Source: China genocide motion smacks of ‘moral superiority,’ Senator says

Two decades on, too much is the same: Ontario’s anti-racism office is government on syndication

A lesson from the past, and how little would appear to have changed (I am less pessimistic, there has been progress, imperfect as it is, and the issues are more widely discussed than before).

But having a ‘race or ethnic origin lens’ (along with gender, sexual orientation etc) should improve policy making and outcomes.

However, there is a real challenge to ensuring that both a ‘race lens’ and a separate office become not merely a paper exercise but rather one that leads to concrete and tangible results:

Spurred on by protests over police violence against minorities, frustrated with an education system ostensibly public but systemically biased against darker skin, faced with a children’s aid society anything but colourblind, an Ontario premier vows to act.

A top academic drafts a report that claims “the soothing balm of ‘multiculturalism’ cannot mask racism.” He finds “a great deal of anger, anxiety, frustration and impatience amongst those with whom I talked in the visible minority communities.” They were filled with a “bitter sense” the exercise was “yet another reporting charade.”

“It was truly depressing.”

And it was 23 years ago.

The premier wasn’t Kathleen Wynne, but Bob Rae. The party loyalist tapped for expertise was former provincial NDP leader Stephen Lewis and his report on racism in Ontario was not written in bureaucratese, but as a poignant, personal letter to Rae. It was sparked by what came to be known as the Yonge Street Riots — protests over police violence against young, black men.

It was a call to action.

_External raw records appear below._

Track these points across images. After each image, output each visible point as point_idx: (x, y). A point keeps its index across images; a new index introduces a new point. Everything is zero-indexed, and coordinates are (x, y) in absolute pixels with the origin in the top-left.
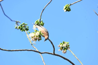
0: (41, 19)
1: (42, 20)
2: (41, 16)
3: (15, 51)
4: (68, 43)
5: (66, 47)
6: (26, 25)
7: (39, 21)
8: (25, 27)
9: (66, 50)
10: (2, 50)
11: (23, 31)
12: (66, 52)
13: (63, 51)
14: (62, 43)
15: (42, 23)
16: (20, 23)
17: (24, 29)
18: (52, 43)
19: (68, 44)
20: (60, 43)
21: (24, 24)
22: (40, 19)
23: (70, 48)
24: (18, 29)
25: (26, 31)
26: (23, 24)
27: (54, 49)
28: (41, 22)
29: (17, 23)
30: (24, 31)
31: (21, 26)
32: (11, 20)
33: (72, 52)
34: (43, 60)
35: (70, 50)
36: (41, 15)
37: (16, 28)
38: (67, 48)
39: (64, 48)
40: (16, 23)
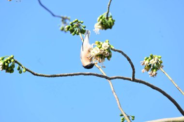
0: (108, 12)
1: (110, 14)
2: (109, 8)
3: (61, 76)
4: (160, 57)
5: (155, 65)
6: (80, 24)
7: (106, 17)
8: (78, 26)
9: (156, 71)
10: (37, 75)
11: (76, 35)
12: (156, 74)
13: (149, 72)
14: (148, 58)
15: (111, 21)
16: (69, 20)
17: (77, 31)
19: (160, 60)
20: (146, 58)
21: (77, 21)
22: (106, 13)
23: (163, 66)
25: (80, 34)
26: (75, 22)
27: (134, 70)
28: (110, 19)
29: (64, 20)
30: (78, 34)
31: (72, 25)
32: (53, 15)
33: (167, 74)
34: (113, 90)
35: (163, 71)
36: (109, 6)
37: (63, 29)
38: (158, 66)
39: (152, 68)
40: (63, 21)
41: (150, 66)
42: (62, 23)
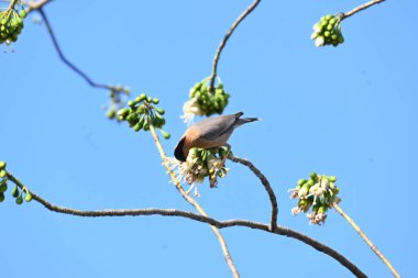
0: (215, 76)
1: (219, 81)
2: (216, 66)
3: (110, 214)
4: (333, 178)
5: (322, 196)
6: (152, 104)
7: (208, 88)
8: (147, 111)
9: (325, 210)
10: (56, 210)
11: (142, 130)
12: (324, 218)
13: (309, 215)
14: (305, 182)
15: (221, 97)
16: (127, 93)
17: (146, 122)
18: (265, 182)
19: (332, 185)
20: (300, 182)
21: (145, 98)
22: (211, 77)
23: (339, 200)
24: (119, 121)
25: (151, 127)
26: (141, 100)
27: (275, 206)
28: (218, 92)
29: (115, 93)
30: (147, 129)
31: (134, 107)
32: (92, 84)
33: (348, 218)
34: (226, 254)
35: (341, 211)
36: (217, 61)
37: (113, 116)
38: (327, 200)
39: (314, 203)
40: (112, 96)
41: (311, 199)
42: (110, 101)
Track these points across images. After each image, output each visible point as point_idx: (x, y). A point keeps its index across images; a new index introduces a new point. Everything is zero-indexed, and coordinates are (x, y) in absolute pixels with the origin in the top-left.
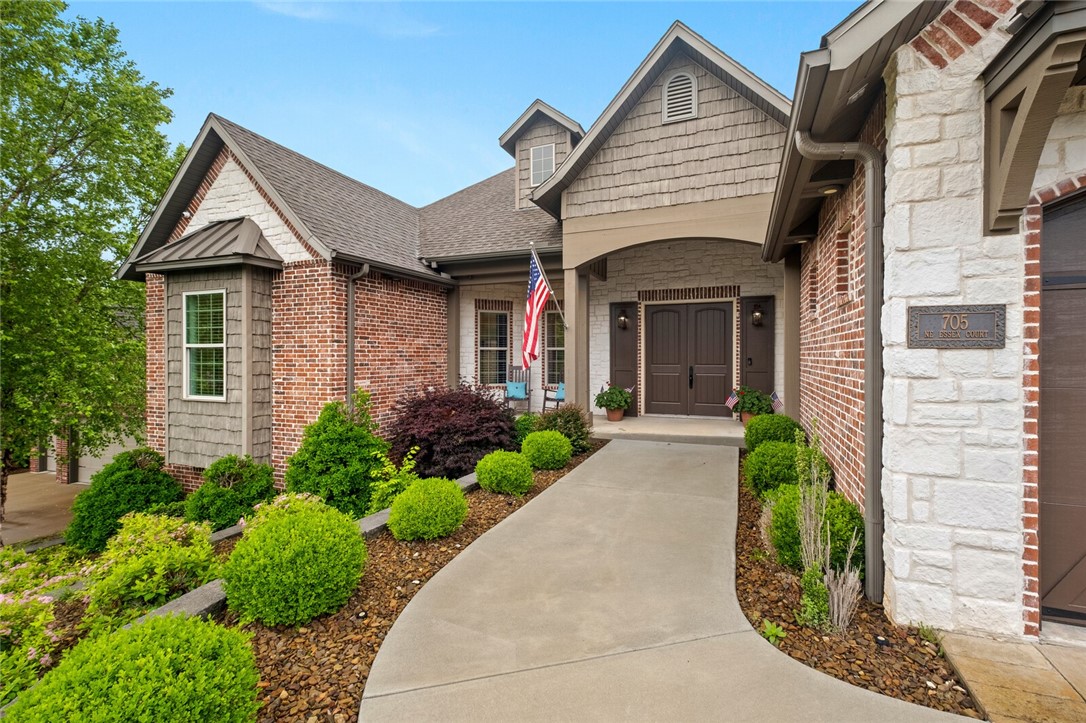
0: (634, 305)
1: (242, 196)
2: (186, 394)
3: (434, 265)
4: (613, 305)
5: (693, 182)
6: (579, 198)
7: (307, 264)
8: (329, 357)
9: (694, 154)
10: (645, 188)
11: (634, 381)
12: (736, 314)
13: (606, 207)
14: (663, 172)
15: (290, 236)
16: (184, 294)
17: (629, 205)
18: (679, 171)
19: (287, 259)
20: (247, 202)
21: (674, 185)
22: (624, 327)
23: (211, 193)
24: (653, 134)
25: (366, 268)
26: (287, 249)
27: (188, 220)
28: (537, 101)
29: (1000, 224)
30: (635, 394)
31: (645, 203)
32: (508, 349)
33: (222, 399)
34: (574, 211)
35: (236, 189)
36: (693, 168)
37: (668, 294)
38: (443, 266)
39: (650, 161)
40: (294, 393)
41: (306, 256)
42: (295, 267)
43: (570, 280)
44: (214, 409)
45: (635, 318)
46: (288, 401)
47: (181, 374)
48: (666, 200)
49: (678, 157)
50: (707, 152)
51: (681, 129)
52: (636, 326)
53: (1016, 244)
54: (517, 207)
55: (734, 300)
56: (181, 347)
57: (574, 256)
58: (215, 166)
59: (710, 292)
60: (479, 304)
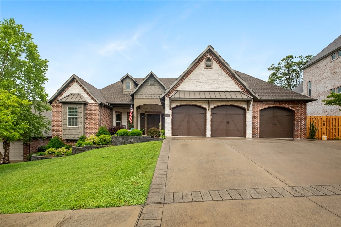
0: (145, 114)
1: (78, 90)
2: (68, 126)
3: (110, 104)
4: (141, 114)
5: (154, 95)
6: (137, 95)
7: (93, 103)
8: (97, 119)
9: (154, 91)
10: (147, 95)
11: (145, 128)
12: (161, 117)
13: (141, 97)
14: (150, 93)
15: (89, 98)
16: (68, 107)
17: (145, 98)
18: (152, 93)
19: (89, 103)
20: (80, 91)
21: (151, 95)
22: (143, 118)
23: (70, 88)
24: (148, 87)
25: (104, 105)
26: (89, 101)
27: (64, 92)
28: (127, 74)
29: (170, 109)
30: (145, 130)
31: (147, 98)
32: (121, 122)
33: (77, 127)
34: (136, 97)
35: (77, 88)
36: (154, 93)
37: (150, 112)
38: (111, 104)
39: (148, 91)
40: (90, 126)
41: (93, 102)
42: (91, 104)
43: (135, 109)
44: (75, 129)
45: (145, 116)
46: (89, 128)
47: (67, 122)
48: (150, 98)
49: (152, 91)
50: (156, 91)
51: (152, 87)
52: (145, 118)
53: (171, 110)
54: (123, 93)
55: (161, 114)
56: (67, 117)
57: (136, 105)
58: (72, 83)
59: (157, 112)
60: (116, 112)
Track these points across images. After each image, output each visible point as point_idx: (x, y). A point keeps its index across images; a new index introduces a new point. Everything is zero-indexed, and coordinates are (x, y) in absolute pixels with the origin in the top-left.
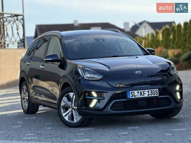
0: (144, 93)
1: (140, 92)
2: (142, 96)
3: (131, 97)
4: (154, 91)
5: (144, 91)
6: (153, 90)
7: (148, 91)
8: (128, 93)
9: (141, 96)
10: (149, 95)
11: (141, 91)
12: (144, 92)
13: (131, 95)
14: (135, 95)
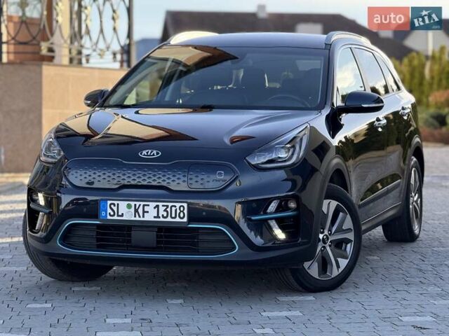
0: (146, 210)
1: (135, 205)
2: (140, 217)
3: (109, 217)
4: (174, 209)
5: (144, 206)
6: (170, 204)
7: (157, 206)
8: (102, 204)
9: (135, 216)
10: (158, 217)
11: (138, 203)
12: (146, 207)
13: (109, 211)
14: (120, 214)
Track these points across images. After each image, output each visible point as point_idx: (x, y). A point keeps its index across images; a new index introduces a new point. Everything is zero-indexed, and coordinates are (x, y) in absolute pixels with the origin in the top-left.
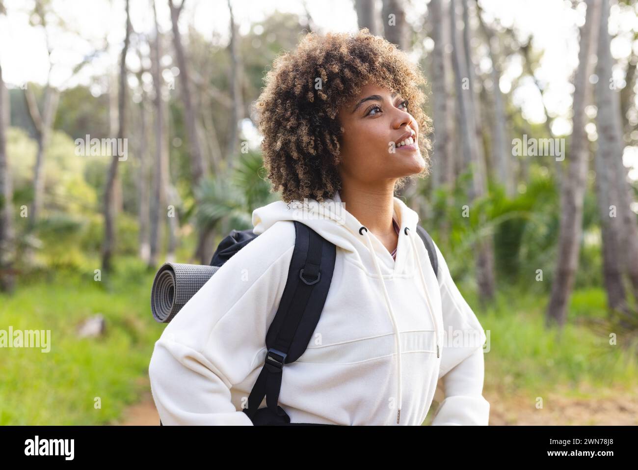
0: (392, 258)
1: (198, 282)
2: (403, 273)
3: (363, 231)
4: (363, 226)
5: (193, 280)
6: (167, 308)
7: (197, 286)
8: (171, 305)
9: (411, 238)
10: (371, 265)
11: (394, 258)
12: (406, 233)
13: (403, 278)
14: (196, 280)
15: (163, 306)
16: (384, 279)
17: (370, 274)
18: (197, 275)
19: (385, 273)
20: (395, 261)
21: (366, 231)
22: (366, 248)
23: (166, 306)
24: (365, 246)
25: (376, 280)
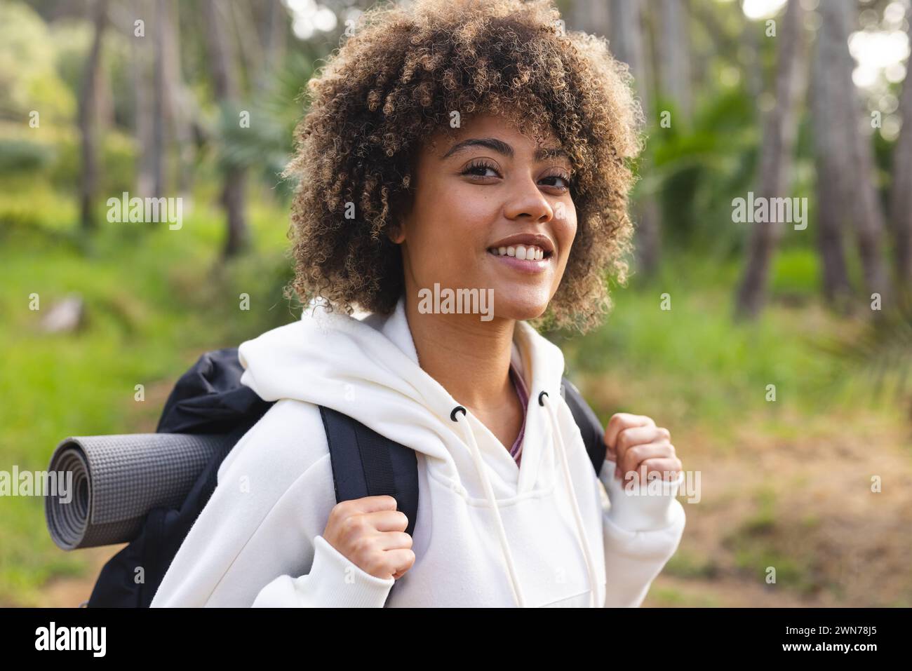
0: (512, 460)
1: (136, 477)
2: (536, 487)
3: (459, 415)
4: (458, 405)
5: (127, 473)
6: (78, 520)
7: (134, 485)
8: (86, 513)
9: (549, 410)
10: (473, 482)
11: (518, 461)
12: (541, 403)
13: (535, 497)
14: (131, 472)
15: (69, 513)
16: (499, 507)
17: (473, 500)
18: (134, 462)
19: (500, 495)
20: (519, 466)
21: (464, 412)
22: (465, 446)
23: (75, 515)
24: (463, 443)
25: (483, 513)
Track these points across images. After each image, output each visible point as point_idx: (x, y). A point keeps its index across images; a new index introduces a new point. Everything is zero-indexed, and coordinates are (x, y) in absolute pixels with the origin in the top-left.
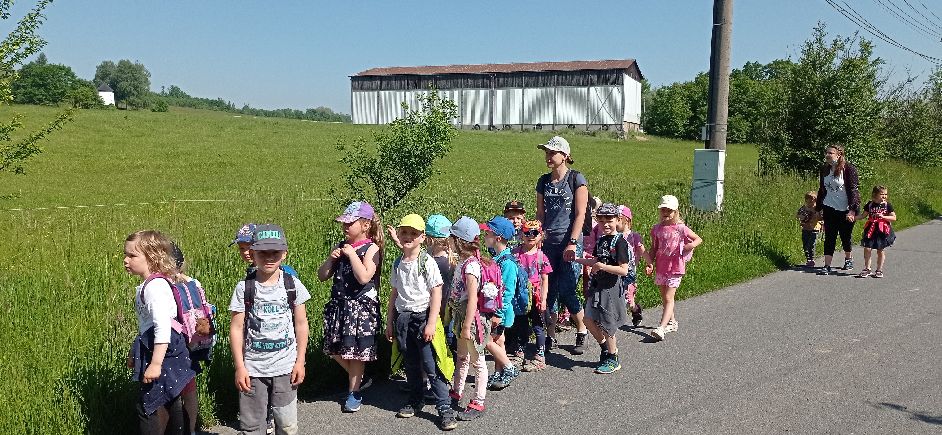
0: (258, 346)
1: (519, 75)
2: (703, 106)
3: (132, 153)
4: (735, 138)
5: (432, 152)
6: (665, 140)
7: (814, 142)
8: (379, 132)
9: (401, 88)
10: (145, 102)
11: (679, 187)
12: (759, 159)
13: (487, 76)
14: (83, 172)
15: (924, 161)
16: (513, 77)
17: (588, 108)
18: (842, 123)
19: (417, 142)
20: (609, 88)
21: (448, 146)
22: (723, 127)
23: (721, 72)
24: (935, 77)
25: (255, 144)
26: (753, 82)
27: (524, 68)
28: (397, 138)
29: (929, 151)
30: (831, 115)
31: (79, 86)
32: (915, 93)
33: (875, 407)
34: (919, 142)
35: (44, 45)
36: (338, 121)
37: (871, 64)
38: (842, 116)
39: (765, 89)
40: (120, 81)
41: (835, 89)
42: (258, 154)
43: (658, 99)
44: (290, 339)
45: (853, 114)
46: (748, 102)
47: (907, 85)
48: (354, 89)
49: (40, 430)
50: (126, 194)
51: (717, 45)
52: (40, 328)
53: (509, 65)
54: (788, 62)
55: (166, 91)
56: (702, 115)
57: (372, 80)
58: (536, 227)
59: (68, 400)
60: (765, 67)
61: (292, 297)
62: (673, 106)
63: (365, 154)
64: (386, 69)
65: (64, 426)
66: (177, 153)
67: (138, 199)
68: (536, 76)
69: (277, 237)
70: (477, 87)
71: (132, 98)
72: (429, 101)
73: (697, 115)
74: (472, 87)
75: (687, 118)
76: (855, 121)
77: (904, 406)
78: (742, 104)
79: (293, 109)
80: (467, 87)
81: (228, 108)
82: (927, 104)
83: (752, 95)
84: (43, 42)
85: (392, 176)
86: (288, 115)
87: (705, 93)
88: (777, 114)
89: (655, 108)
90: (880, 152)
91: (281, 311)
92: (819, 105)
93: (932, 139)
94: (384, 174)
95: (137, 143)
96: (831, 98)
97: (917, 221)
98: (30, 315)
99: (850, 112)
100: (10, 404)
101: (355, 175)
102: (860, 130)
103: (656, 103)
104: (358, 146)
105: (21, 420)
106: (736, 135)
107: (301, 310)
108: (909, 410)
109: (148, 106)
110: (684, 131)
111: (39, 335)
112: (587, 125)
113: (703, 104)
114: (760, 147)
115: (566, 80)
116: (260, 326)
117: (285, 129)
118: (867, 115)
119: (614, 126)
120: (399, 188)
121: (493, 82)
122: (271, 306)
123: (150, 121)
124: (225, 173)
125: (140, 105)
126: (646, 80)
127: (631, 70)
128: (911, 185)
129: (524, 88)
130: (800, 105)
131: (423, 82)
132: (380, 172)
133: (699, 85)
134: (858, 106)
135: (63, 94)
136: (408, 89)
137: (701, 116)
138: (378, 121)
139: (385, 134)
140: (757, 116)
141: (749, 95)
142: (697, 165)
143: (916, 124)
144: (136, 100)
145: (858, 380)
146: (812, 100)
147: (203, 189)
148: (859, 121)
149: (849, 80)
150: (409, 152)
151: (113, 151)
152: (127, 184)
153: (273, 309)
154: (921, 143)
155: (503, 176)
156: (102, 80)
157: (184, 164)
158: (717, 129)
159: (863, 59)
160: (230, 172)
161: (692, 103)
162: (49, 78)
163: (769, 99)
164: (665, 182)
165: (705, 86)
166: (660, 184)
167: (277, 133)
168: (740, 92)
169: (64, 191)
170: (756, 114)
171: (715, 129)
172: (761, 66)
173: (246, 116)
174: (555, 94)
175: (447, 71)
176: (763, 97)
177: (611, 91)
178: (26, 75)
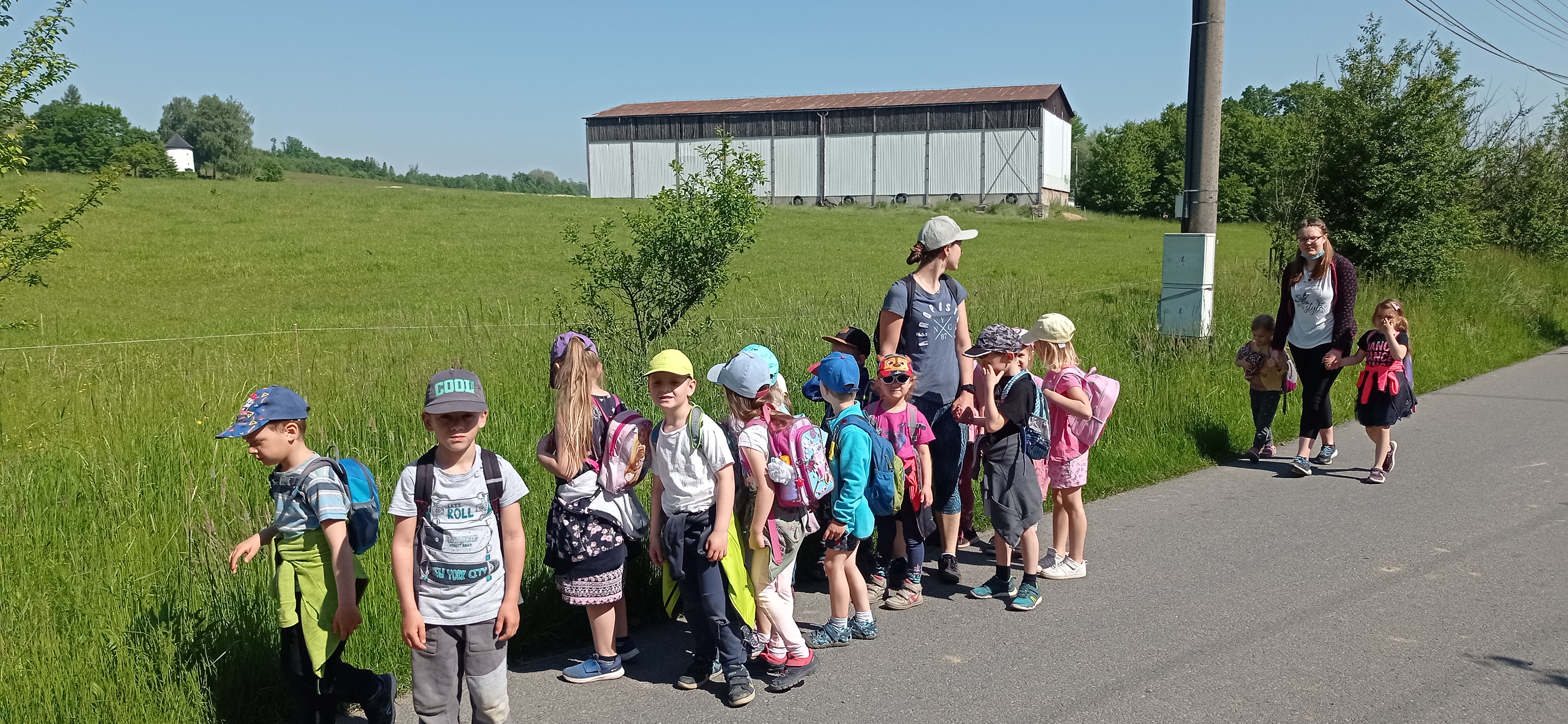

It touted the newly created Anti-Racism Secretariat as one way to start stitching together gaping wounds between communities.

And for three years it sought to do that, sought to analyze government policies through a “race lens,” pushed for greater equity in legislation.

Then Rae lost power and Mike Harris turned the province Tory blue. Shutting down the secretariat was a key campaign pledge.

Two decades later, and everything that’s old is new again. Wynne announced Tuesday she’s going to create an anti-racism directorate, admitting she didn’t now how that differs from a secretariat. Minister Michael Coteau will tack the responsibility onto his existing files and report back soon with what exactly the office will do and what kind of budget it will require.

Her reasons why are, upon reading Lewis’s decades-old letter, like government on syndication.

“The Black Lives Matter movement, the issue of carding, the debate surrounding the Syrian refugee crisis – these events and many others illuminate and illustrate a systemic racism that runs the length of our shared history right up to this very moment,” Wynne said. She promised a “a wide anti-racist lens” will be used to shape government policy.

Change the date line and one could easily believe Lewis penned his letter this decade. He wrote “there must surely be a way to combine constructive policing with public confidence that to serve and protect is not a threat to visible minority communities.”

He notes all minority communities face discrimination, but anti-Black (his capital B) is the most pervasive: “It is Blacks who are being shot, it is Black youth that is unemployed in excessive numbers, it is Black students who are being inappropriately streamed in schools, it is Black kids who are disproportionately dropping-out.”

‘We haven’t dealt with the problems… and it’s not for lack of good intentions’

The Liberals are acting now, but they also bear responsibility for a decade of inaction, having 10 years ago passed a bill that allowed them to create essentially the same office. But they didn’t.

Those who remember the 90s, the Yonge Street Riots and Rae’s best intentions have what can best be described as a cynical optimism about this latest attempt.

“Every effort should be made but made understanding there are greater chances for failure and disillusionment than there are for real success and improvement,” said Lennox Farrell, a retired teacher who co-chaired one of Rae’s anti-racism secretariat advisory committees. That process also began with the highest of hopes, but he soon found the meetings exhausting, circular, counterproductive. He worries the new directorate will just be “more paper.”